If I were to continue with that work, I'd consider making these "end user annoations" optional and provide inference as well as modifying the inferred type dynamically as users create more objects. (With some kind of confirmation of the user's intentions.) But I would not think language extensions to Python would be worthwhile.
Back to PJE...
Documentation, of course, is an even more immediately useful use case. A good syntax would be more precise and more brief than docstring explanations.I think there are more useful kinds of documentation to write other than type annotations. I'd like the system to infer types and tell me what it determines the current types might be for some method. Moreover, I'd like the inferencing mechanism to consider the test code and data as well as the application code.
Given those inferences I could correct my code, add new tests or test data, or have the system keep the inferences around as automatically generated documentation if so desired.
The documentation I write myself would be more useful in the form of technical memos (see the complete Episodes pattern language).
Is there a danger of over-declaration by newbies? Sure. I'd probably find it really annoying to use code with excessive declarations, if those declarations actually restricted anything. However, if they were *just annotations* (or were adaptation specifiers per PEP 246), then I could still pass their code any darn thing I pleased, and we could all continue to be happy.Yikes! What would be worse, type annotations that *are* enforced or type annotations that are *not* enforced?
2 comments:
Um, just because a given use case can be accomplished without a given tool, doesn't mean the tool is useless, or isn't useful for that use case. If that were true, we'd never use anything but machine code.
Meanwhile, I notice you haven't responded to the point that solid integration with statically typed languages often requires type annotation; e.g. jythonc's use of special patterns in docstrings.
Integration with other languages, documentation, and runtime introspection/adaptation are my use cases for type annotation. I don't see how type inference helps with either documentation or introspection, either. If it's pure "duck typing", how is the system going to infer that I want an IAtomicStream, say, versus an IRawStream, if the two have the same methods? Duck typing isn't sufficient to distinguish different *semantics* of a type/interface, only its method signature -- and that is not sufficient for documentation!
Documentation needs to present the semantics of the interface, so that if you are implementing that interface yourself, you know what semantics to implement.
Likewise, for introspection, I don't see how an implicit signature helps. Let's say I want to create an XML schema for a document format that can contain messages that get converted to method calls on some object. If each of those methods uses a different set of methods on their arguments, I'm going to end up defining new types for each method, which might be okay for the computer to process, but for a human being it's going to be a mess to understand.
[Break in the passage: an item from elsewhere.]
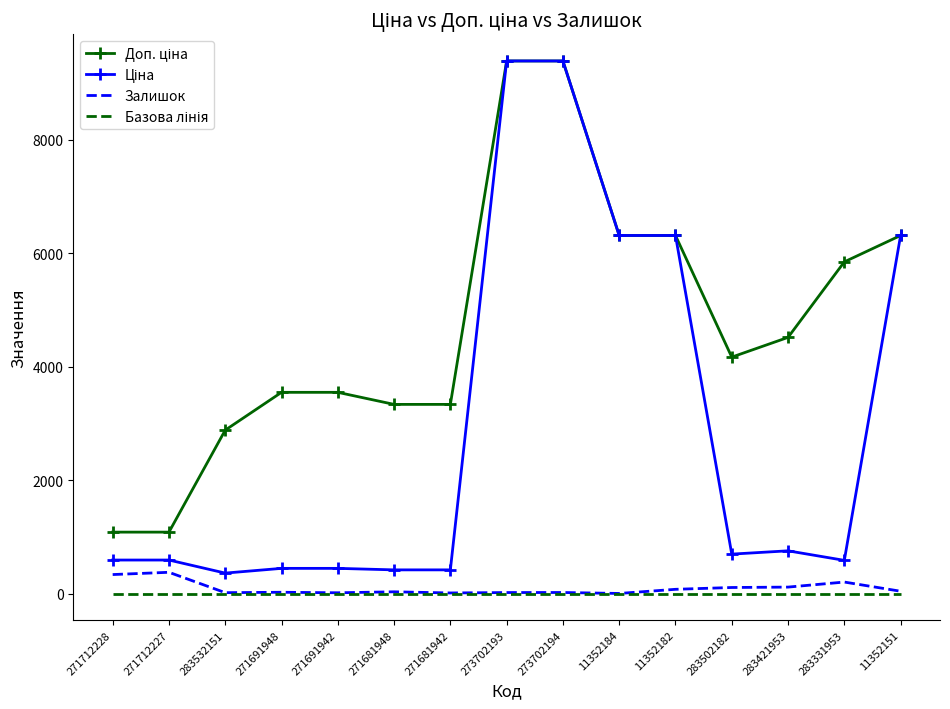

True or false: Залишок has a value of 15.0 at 283532151.

True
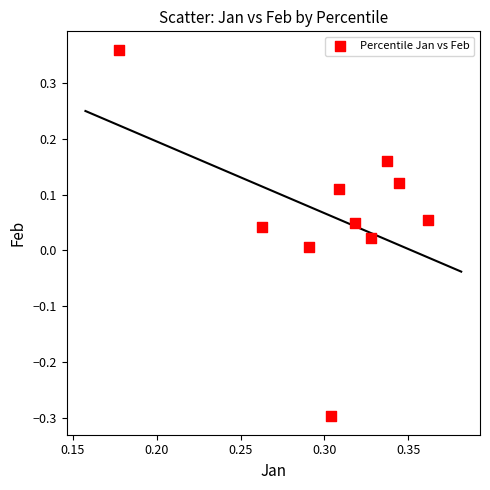

What is the average X value?

0.3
Type inference, IMO, is just type checking. It doesn't seem to me to be useful for anything else -- and like you, I'm not interested in type checking! (I suppose it could be used for optimization in some cases, but only if you can statically prove a concrete type - not just an operation signature.)
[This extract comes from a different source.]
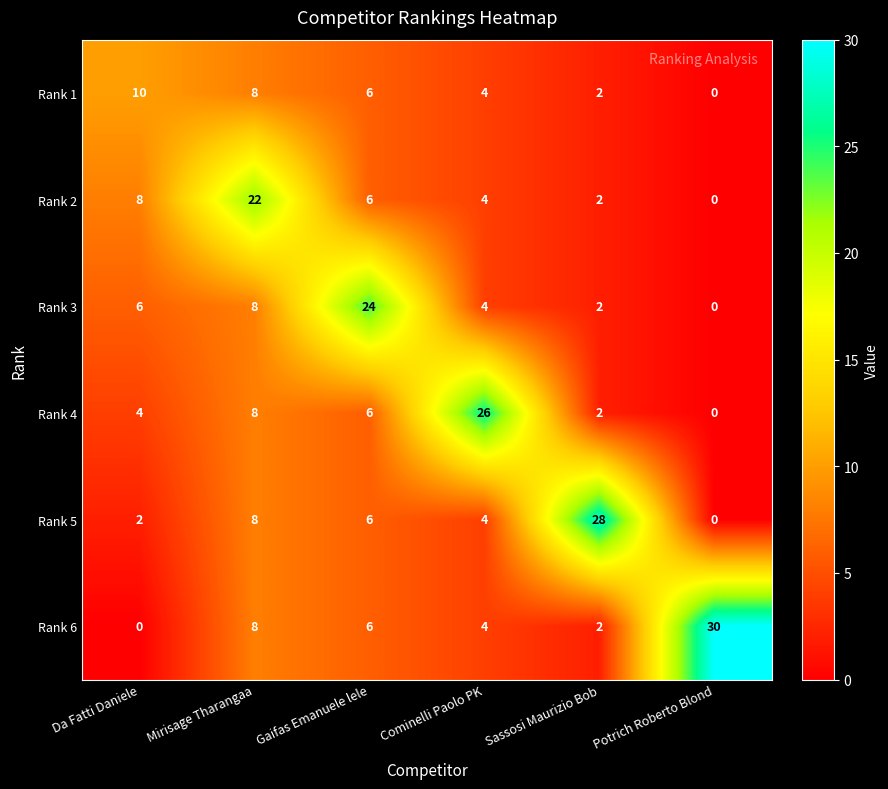

How many positive values does the Rank 2 series have?

5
Now, perhaps I could be wrong, and there is some other way to accomplish these use cases that's just as clean. If so, I'd sure like to see them. I personally don't see that any of my uses for type annotation *can* be satisfied by inference; there's just not enough information. Heck, I don't see how a *human* could do the inference in the absence of added documentation, let alone a computer. It would be little more than blind guessing.
Would you publish something from the "Point & Click XML Applications" discussion and demonstration?